Chapter 1
INTRODUCTION

The maximum entropy method (MEM) [1,2] is very useful to modify structural models adopted in Rietveld analysis and determine distributions of electron and nuclear (coherent-scattering length, \(b_\mathrm {c}\)) densities from X-ray and neutron diffraction data, respectively [3]. The termination effect is less serious in MEM analysis than in Fourier/D synthesis because MEM is capable of estimating structure factors of high-\(Q\) reflections that have not been measured experimentally. In addition, after observed structure factors of overlapped reflections have been estimated on the basis of results of Rietveld analysis, subsequent MEM analysis more or less improves structure factors, which makes MEM very effective in the extraction of the maximum amount of structural information from powder diffraction data.

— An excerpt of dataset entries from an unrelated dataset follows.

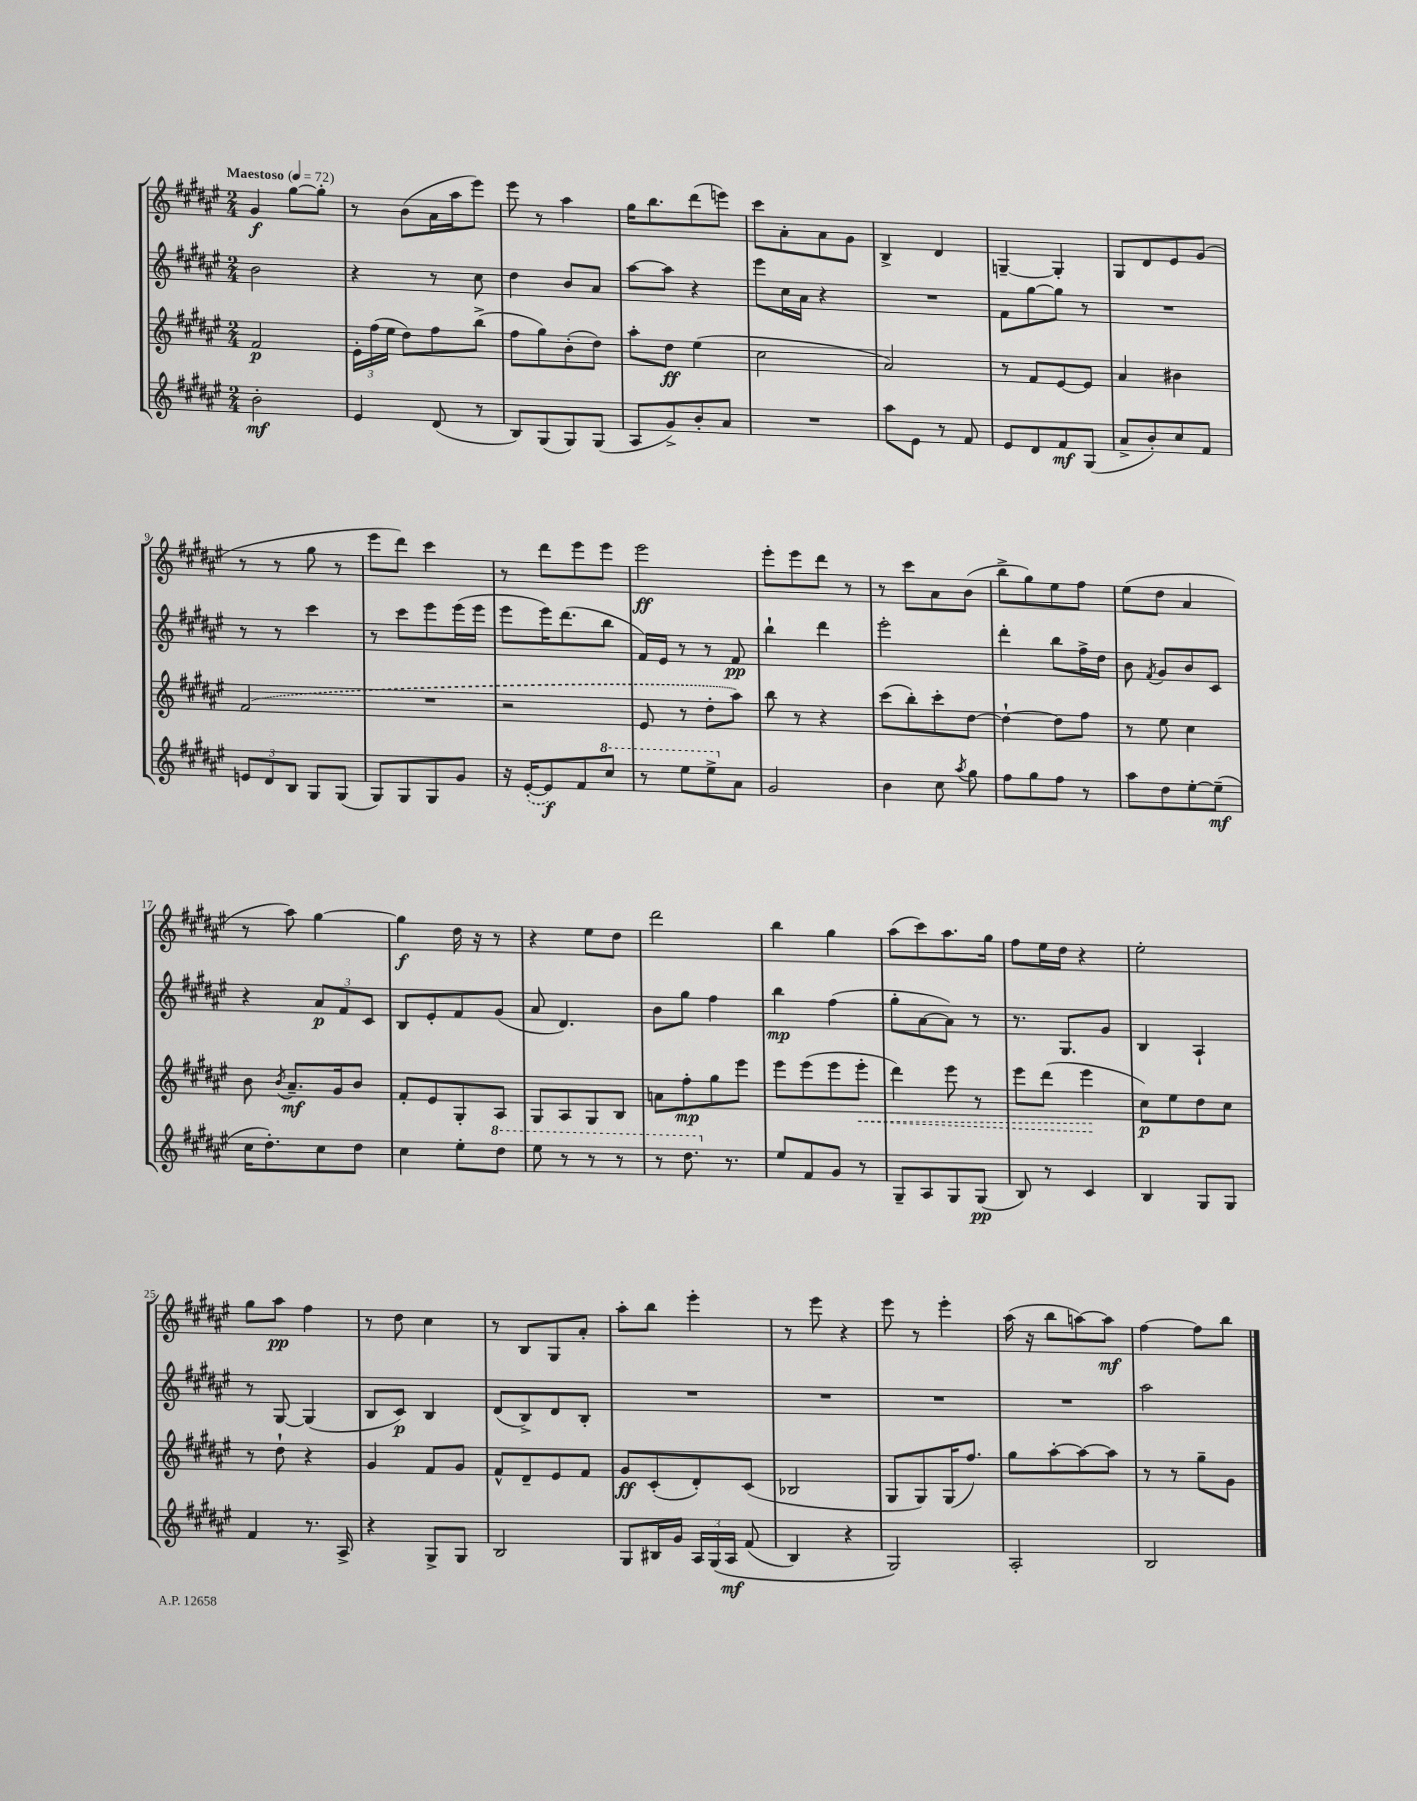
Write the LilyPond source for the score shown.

<<
\new StaffGroup <<
\new Staff = "s0" {
    \clef treble \key fis \major \numericTimeSignature \time 2/4 \tempo "Maestoso" 4 = 72
    \autoBeamOff gis'4\f gis''8[~ gis''8]-. |
    r8 b'8[( ais'16 ais''16 eis'''8]) |
    eis'''8 r8 ais''4 |
    gis''16[ b''8. dis'''8( e'''8]) |
    cis'''8[ ais'8-. ais'8 gis'8] |
    b4-> dis'4 |
    g4~-- g4-. |
    gis8[ dis'8 eis'8 gis'8]( |
    r8 r8 gis''8 r8 |
    eis'''8[ dis'''8]) cis'''4 |
    r8 dis'''8[ eis'''8 eis'''8] |
    eis'''2\ff |
    eis'''8[-. eis'''8 dis'''8] r8 |
    r8 cis'''8[ ais'8 b'8]( |
    b''8[-> gis''8) eis''8 fis''8] |
    eis''8[( dis''8] ais'4 |
    r8 ais''8) gis''4~ |
    gis''4\f dis''16 r16 r8 |
    r4 eis''8[ dis''8] |
    dis'''2 |
    b''4 gis''4 |
    ais''8[( cis'''8) ais''8. gis''16] |
    fis''8[ eis''16 dis''16] r4 |
    eis''2-. |
    gis''8[ ais''8]\pp fis''4 |
    r8 dis''8 cis''4 |
    r8 b8[ gis8 ais'8]-. |
    ais''8[-. b''8] eis'''4-. |
    r8 eis'''8 r4 |
    eis'''8 r8 eis'''4-. |
    ais''16( r16 b''8[ a''8~) a''8]\mf |
    fis''4~ fis''8[ b''8] \bar "|." |
}
\new Staff = "s1" {
    \clef treble \key fis \major \numericTimeSignature \time 2/4
    \autoBeamOff b'2 |
    r4 r8 cis''8 |
    dis''4 b'8[ ais'8] |
    ais''8[~ ais''8] r4 |
    eis'''8[ cis''16 ais'16] r4 |
    R2 |
    fis'8[ gis''8~ gis''8] r8 |
    R2 |
    r8 r8 cis'''4 |
    r8 cis'''8[ eis'''8 eis'''16( eis'''16] |
    eis'''8[ eis'''16) dis'''8.( b''8] |
    fis'16[) eis'16] r8 r8 fis'8\pp |
    b''4-! dis'''4 |
    eis'''2-. |
    dis'''4-. b''8[ fis''16-> dis''16] |
    b'8 \acciaccatura { fis'8 } gis'8[ b'8 cis'8] |
    r4 \tuplet 3/2 { ais'8[\p fis'8 cis'8] } |
    b8[ eis'8-. fis'8 gis'8]( |
    ais'8 dis'4.) |
    b'8[ gis''8] fis''4 |
    b''4\mp fis''4( |
    gis''8[-. ais'8~ ais'8]) r8 |
    r8. gis8.[ gis'8] |
    b4 ais4-! |
    r8 gis8~ gis4( |
    b8[ cis'8]\p) b4 |
    dis'8[( b8->) dis'8 b8]-. |
    R2 |
    R2 |
    R2 |
    R2 |
    ais''2 \bar "|." |
}
\new Staff = "s2" {
    \clef treble \key fis \major \numericTimeSignature \time 2/4
    \autoBeamOff fis'2\p |
    \tuplet 3/2 { eis'16[-. fis''16( eis''16] } dis''8[) fis''8 b''8]->( |
    fis''8[ gis''8) b'8-.( dis''8]) |
    ais''8[-. dis''8]\ff eis''4( |
    cis''2 |
    ais'2) |
    r8 fis'8[ eis'8~ eis'8] |
    ais'4 bis'4 |
    \once \slurDashed fis'2( |
    R2 |
    r2 |
    eis'8 r8 dis''8[-. ais''8]) |
    b''8 r8 r4 |
    cis'''8[( b''8-.) cis'''8-. dis''8]~ |
    dis''4~-! dis''8[ fis''8] |
    r8 eis''8 cis''4 |
    b'8 \acciaccatura { b'8 } ais'8.[--\mf gis'16 b'8] |
    fis'8[-. eis'8 gis8-. ais8] |
    gis8[ ais8 gis8 b8] |
    a'8[ fis''8-.\mp gis''8 eis'''8] |
    eis'''8[ eis'''8( eis'''8 \once \override Hairpin.style = #'dashed-line eis'''8]-.\< |
    dis'''4) eis'''8 r8 |
    eis'''8[ dis'''8]( eis'''4\! |
    cis''8[\p) eis''8 dis''8 cis''8] |
    r8 dis''8-! r4 |
    gis'4 fis'8[ gis'8] |
    fis'8[-^ dis'8-- eis'8 fis'8] |
    gis'8[\ff cis'8-.( dis'8-.) cis'8]( |
    bes2 |
    gis8[ gis8) gis16( fis''8.]) |
    gis''8[ ais''8~-. ais''8~ ais''8] |
    r8 r8 gis''8[-- gis'8] \bar "|." |
}
\new Staff = "s3" {
    \clef treble \key fis \major \numericTimeSignature \time 2/4
    \autoBeamOff b'2-.\mf |
    eis'4 dis'8( r8 |
    b8[) gis8( gis8) gis8]( |
    ais8[ gis'8->) b'8-. ais'8] |
    R2 |
    ais''8[ eis'8] r8 fis'8 |
    eis'8[ dis'8 fis'8\mf gis8]( |
    ais'8[-> b'8-.) cis''8 fis'8] |
    \tuplet 3/2 { e'8[ dis'8 b8] } gis8[ gis8]( |
    gis8[) gis8 gis8 gis'8] |
    r16 \once \slurDashed eis'16[~-.( eis'8\f) fis'8 \ottava #1 cis'''8] |
    r8 eis'''8[ eis'''8-> \ottava #0 ais'8] |
    gis'2 |
    b'4 cis''8 \acciaccatura { ais''8 } gis''8 |
    fis''8[ gis''8 fis''8] r8 |
    ais''8[ dis''8 eis''8~-. eis''8]--\mf( |
    cis''16[ dis''8.-.) cis''8 dis''8] |
    cis''4 eis''8[-. \ottava #1 dis'''8] |
    eis'''8 r8 r8 r8 |
    r8 dis'''8. \ottava #0 r8. |
    eis''8[ fis'8 gis'8] r8 |
    gis8[-- ais8 gis8 gis8]\pp( |
    b8) r8 cis'4 |
    b4 gis8[ gis8] |
    fis'4 r8. ais16-> |
    r4 gis8[-> gis8] |
    b2 |
    gis8[ bis16 gis'16] \tuplet 3/2 { ais16[ gis16\( ais16]\mf } fis'8( |
    b4) r4 |
    gis2\) |
    ais2-. |
    b2 \bar "|." |
}
>>
>>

Three-dimensional (3D) visualization of electron/nuclear densities resulting from diffraction data achieves a better understanding of the highly disordered structure, chemical bonding (X-ray diffraction), or anharmonic thermal motion. For example, diffusion paths of mobile chemical species in ionic conductors have been visualized in three dimensions from X-ray and neutron powder diffraction data by a sophisticated structure-refinement technique called MEM-based pattern fitting (MPF) [3–6]. MPF may be able to reveal even anharmonic thermal vibrations, which are very difficult to analyze from powder diffraction data because of many parameters to be refined by a nonlinear least-squares method.

ERIS is a successor of MEM analysis programs Dysnomia [6–8], PRIMA, and ALBA [3,9]. PRIMA was a fortran program for MEM analysis of electron and nuclear density from X-ray and neutron diffraction data. ALBA was a fortran program for MEM analysis of the Patterson function from X-ray and neutron diffraction data to estimate intensities of unobserved and/or individual reflections of overlapped peaks in powder diffraction. PRIMA was first rewritten from scratch in the C++ language and released as Dysnomia in 2011.

Dysnomia provides the following features which were not supported in PRIMA:

1. linear combination of the generalized \(F\) and \(G\) constraints,
2. weightings based on lattice-plane spacings.
3. new implementation of optimization algorithms (a variant of the Cambridge algorithm [10] and the limited-memory BFGS algorithm [11]) that converge to solutions close to the true maximum-entropy conditions,
4. automatic selection of fast Fourier transform (FFT) and discrete Fourier transform (DFT),
5. parallel processing using an API (application programming interface), OpenMP, for multi-platform shared-memory parallel programming,

ERIS integrates the features of Dysnomia and ALBA, with a couple of new and unique features.

1. a new type of weighting function, proportional to exponential of \(d\)-spacing,
2. a feature to automatically determine the best weighting parameters,
3. implemented the maximum entropy Patterson method,
4. automatically impose constraints of extinction conditions in MEP analysis,
5. generate an input file of Superflip after convergence of MEP analysis to solve crystal structure by the charge flipping method.

ERIS is the name of the Greek goddess of strife and discord. She is mother of Dysnomia, who is also the goddess of discord. Since the lawlessness state stands for higher-entropy state compared to ordered state, it is suitable for the name of the MEM analysis program, in which the information entropy, \(S\), is maximized under some constraints. The program name ERIS also stands for Entropy-based Real-space Inference System.